Copies of all lines that contain "візит" are needed; take them from the data below.

##### Given records

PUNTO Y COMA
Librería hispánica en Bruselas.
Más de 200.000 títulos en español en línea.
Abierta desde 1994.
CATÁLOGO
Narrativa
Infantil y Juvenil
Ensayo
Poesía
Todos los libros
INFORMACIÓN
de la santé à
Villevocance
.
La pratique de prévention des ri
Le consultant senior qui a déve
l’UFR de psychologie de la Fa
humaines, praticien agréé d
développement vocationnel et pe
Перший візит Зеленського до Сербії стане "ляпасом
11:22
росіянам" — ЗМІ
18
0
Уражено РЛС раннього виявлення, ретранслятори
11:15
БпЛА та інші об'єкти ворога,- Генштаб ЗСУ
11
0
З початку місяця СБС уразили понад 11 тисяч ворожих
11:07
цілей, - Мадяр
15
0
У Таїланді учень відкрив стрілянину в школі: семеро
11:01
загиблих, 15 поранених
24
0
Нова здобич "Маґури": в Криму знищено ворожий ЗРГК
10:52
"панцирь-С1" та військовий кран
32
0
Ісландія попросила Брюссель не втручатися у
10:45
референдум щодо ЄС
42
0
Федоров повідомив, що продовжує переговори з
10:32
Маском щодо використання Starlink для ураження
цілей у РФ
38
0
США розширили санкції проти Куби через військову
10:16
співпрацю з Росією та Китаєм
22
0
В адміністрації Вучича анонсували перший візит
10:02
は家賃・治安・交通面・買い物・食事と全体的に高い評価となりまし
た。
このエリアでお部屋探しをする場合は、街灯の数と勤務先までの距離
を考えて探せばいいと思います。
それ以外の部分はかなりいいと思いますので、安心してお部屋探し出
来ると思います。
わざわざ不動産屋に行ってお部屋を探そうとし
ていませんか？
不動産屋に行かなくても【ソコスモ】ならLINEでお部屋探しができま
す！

##########

**Exercise output**
Перший візит Зеленського до Сербії стане "ляпасом
В адміністрації Вучича анонсували перший візит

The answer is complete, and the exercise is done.